Step 8: Complete and Submit Your Tax Return
After gathering all necessary documents, visit the FTA’s EmaraTax platform to access the corporate tax return section. Fill in the required details, attach supporting documents, and double-check everything before submitting. Remember, accurate returns are processed faster and have little to no risk of errors that could delay the filing process.
Step 9: Pay Your Tax Liability
Once your corporate tax return is submitted, the FTA will inform you of any tax liabilities. You must make the payments within nine months of the end of the tax period. You can process them through the FTA portal using various payment methods, including bank transfer or eDirham. Be sure to settle the liability on time to avoid interest or penalties.
Step 10: Keep Records for Future Audits
The UAE law requires businesses to maintain proper records for a minimum of seven years.The FTA might also request additional documentation for auditing purposes.

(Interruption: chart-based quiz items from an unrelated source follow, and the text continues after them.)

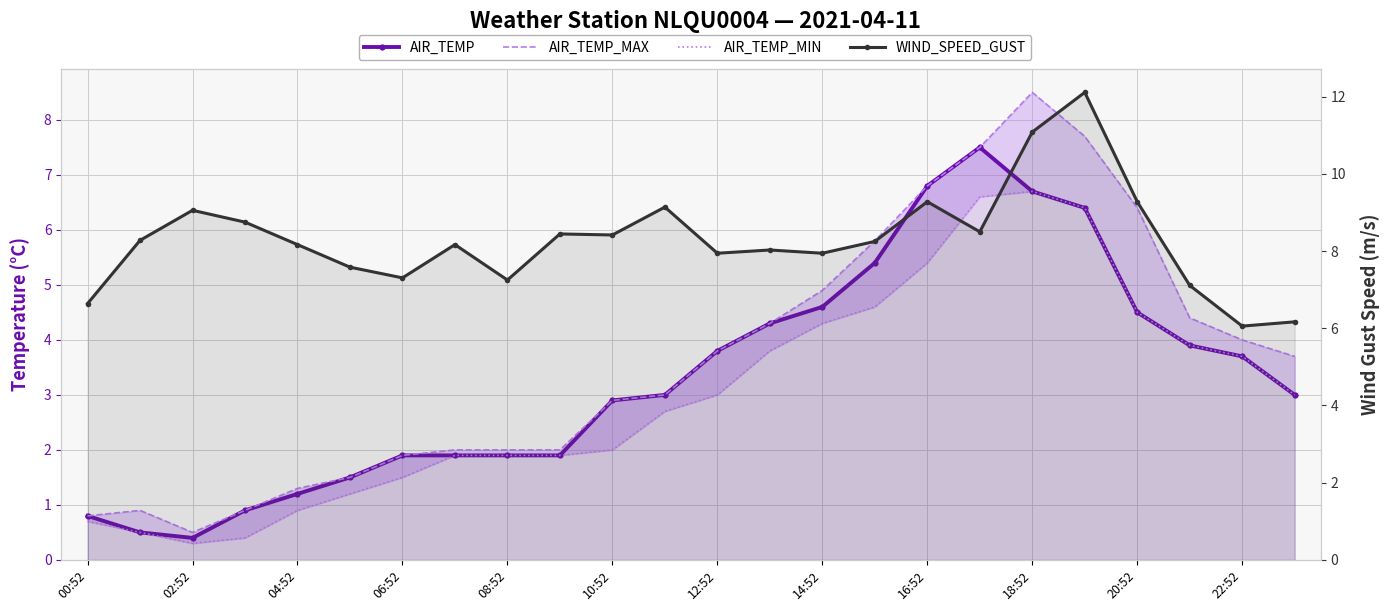

What is the label of the 1st point from the right?

23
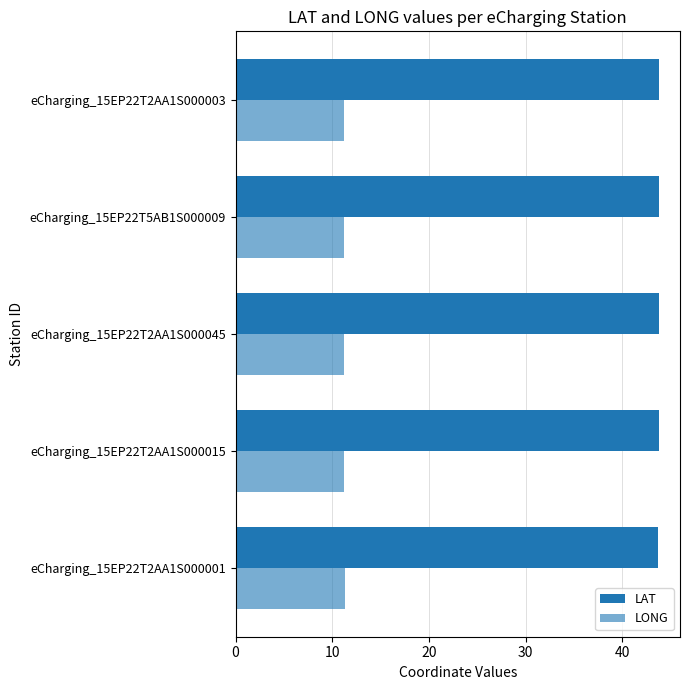

What is the maximum value shown in the chart?

43.8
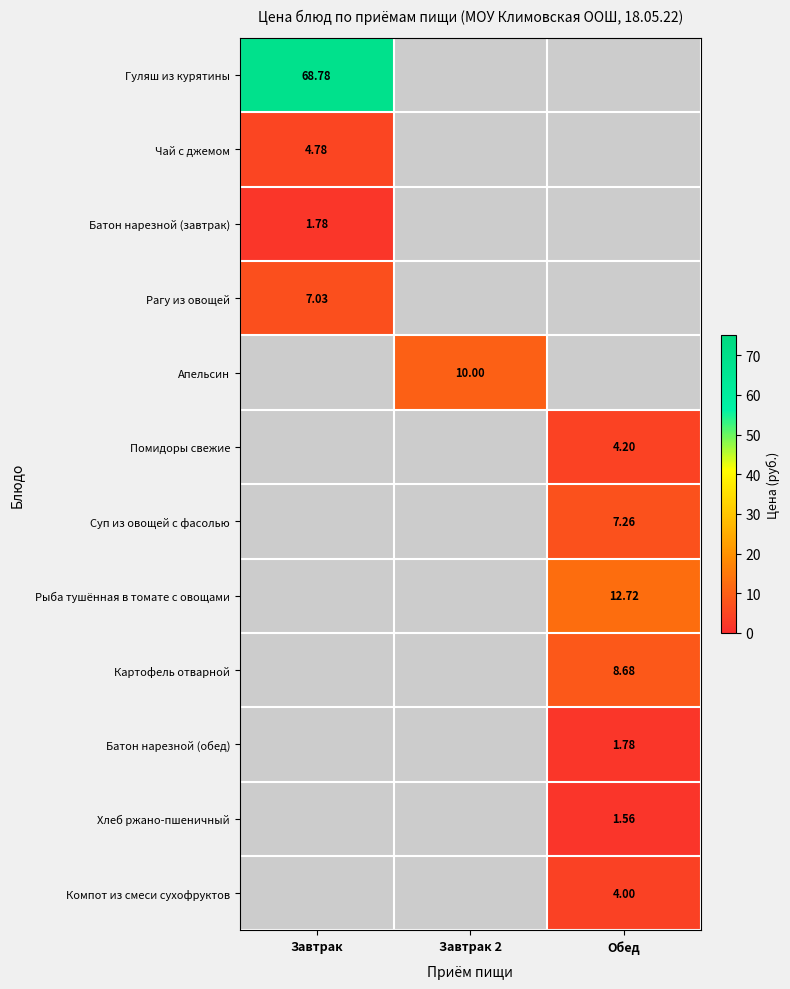

Which series has the widest spread of values?

Гуляш из курятины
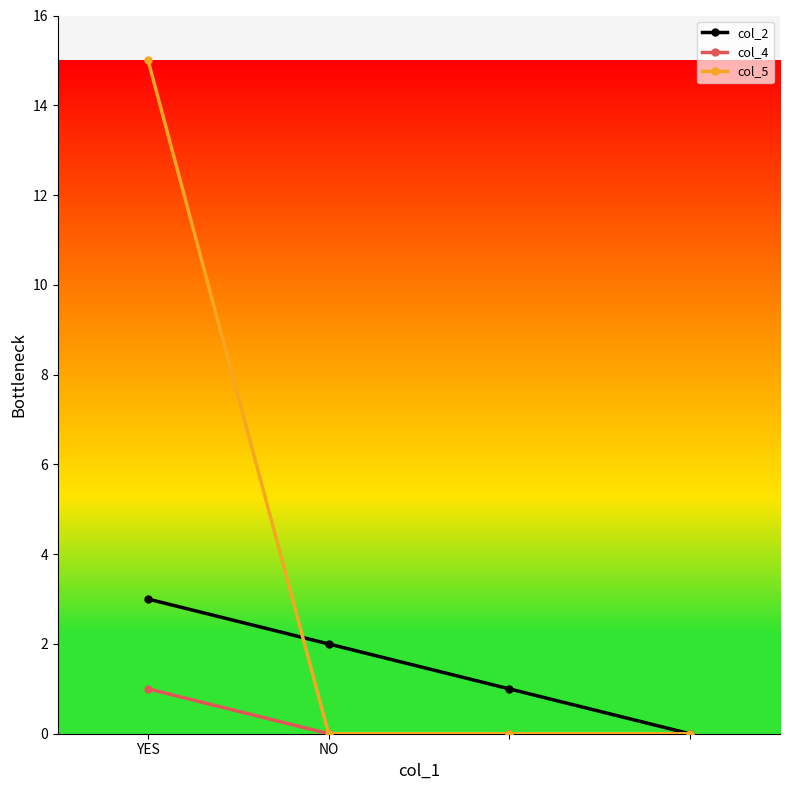

Which series has the largest total across all categories?

col_5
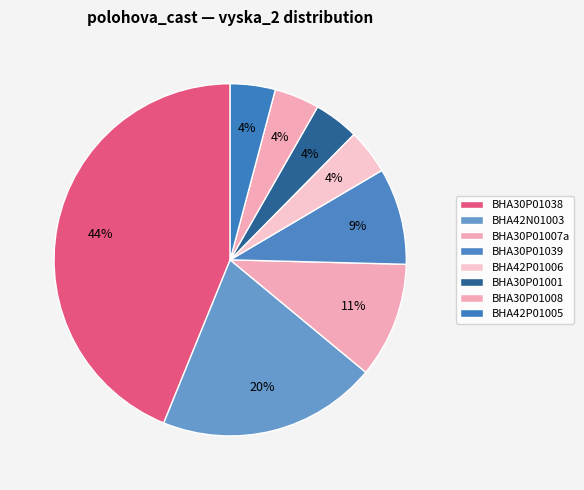

How many slices are in this pie chart?

8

So, save all documents even when your corporate tax return is filed and payment is made. This may include financial statements, tax returns, bank statements, and any contracts or agreements related to your business. Keep all records up to date for at least seven years after the end of the relevant tax year.
Conclusion
If you’re new to the UAE corporate tax system, follow these steps and stay on top of your record-keeping and filing. If you’re uncertain at any step, don’t hesitate to seek professional advice to ensure your business stays compliant and minimizes its tax liabilities.